Location: Aquatic Animal Health Research
Project Number: 6010-32000-027-11-S
Project Type: Non-Assistance Cooperative Agreement
Start Date: May 1, 2020
End Date: Apr 30, 2025
Aquaculture is the fastest growing sector of animal agriculture; however, sustainable expansion and intensification of aquaculture is severely hampered by issues related to aquatic animal health. Health issues on farms are often initiated or exacerbated by deteriorated environmental conditions such as the presence of harmful algal-derived toxins. As a result, a collaborative effort between Auburn University and the USDA-ARS Aquatic Animal Health Research Unit (AAHRU) is needed to develop new detection, prevention, and control measures for harmful algae to reduce fish/shellfish mortality, safeguard animal performance, and ensure product quality.

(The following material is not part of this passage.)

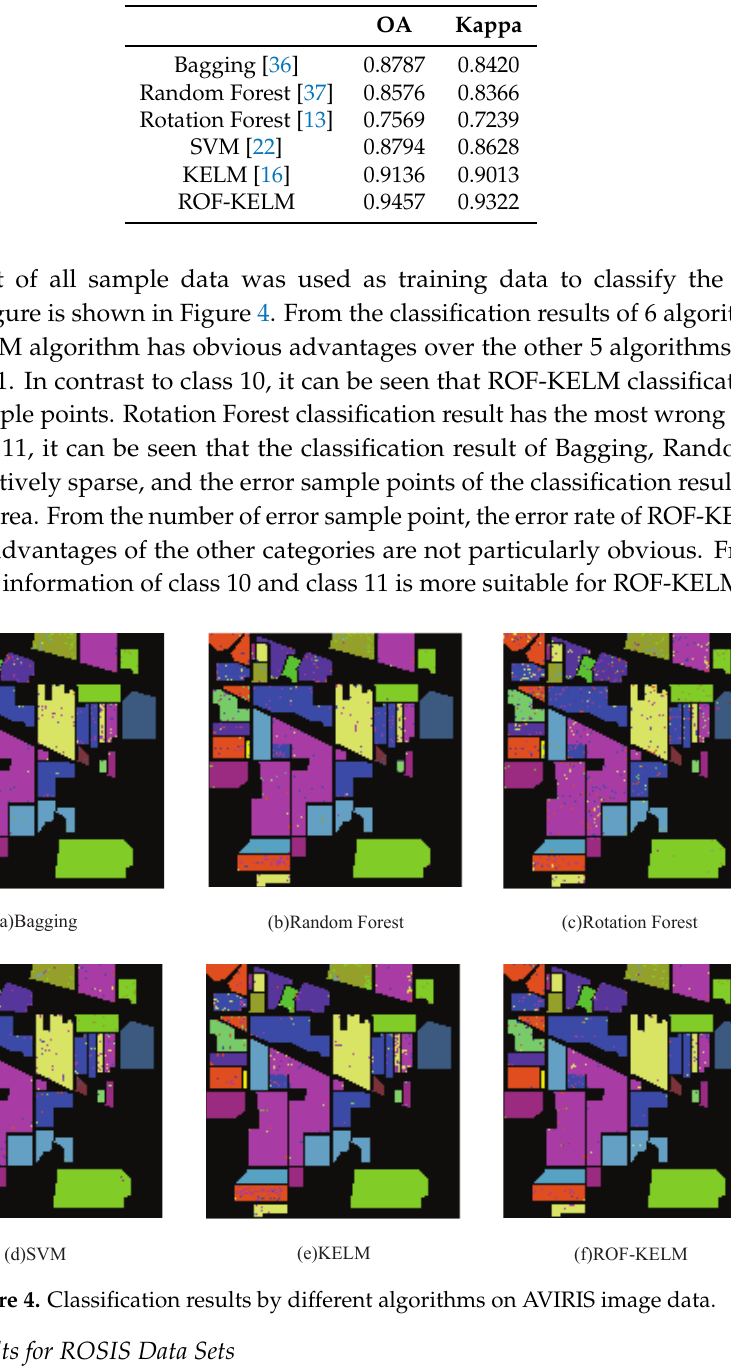
Table 2. The OA and Kappa comparison of AVIRIS image data classification.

Harmful algal blooms negatively impact aquaculture operations throughout the globe. Recently, harmful algal blooms are occurring with increased regularity and severity on domestic catfish and inland marine shrimp farms. These harmful algal blooms have brought about large-scale catastrophic losses of valuable catfish and shrimp, particularly in the summer months immediately prior to harvest. In Alabama alone, since 2015, mortality levels attributed to harmful algal blooms have surged to nearly 1 million pounds of catfish annually. Moreover, harmful algal blooms are thought to exert profound chronic effects such as inappetence/reduced feeding, thereby increasing the time to harvest, along with stress and immunosuppression that can potentially predispose fish to parasitic and bacterial disease. Despite the serious impact of such blooms, information and research studies are lacking; particularly efforts to determine the precise mechanisms governing acute die-offs and the sublethal pathophysiological effects of harmful algal blooms and their toxins on the catfish or shrimp host. Personnel at USDA-ARS AAHRU and Auburn University School of Fisheries, Aquaculture, and Aquatic Sciences in Auburn, AL will coordinate the research, demonstration, and dissemination efforts. The project will focus on the toxicology of harmful algal blooms including the algal species involved and the factors mediating toxin production or release, better detection methods predictive of conditions favoring toxic releases, and new biological or chemical approaches to manage harmful algal blooms in a costeffective manner. Research results and plans will be made available to producers and extension professionals through web publications, field days, and commodity meetings and to the scientific community at large thorough popular press and peer-reviewed literature.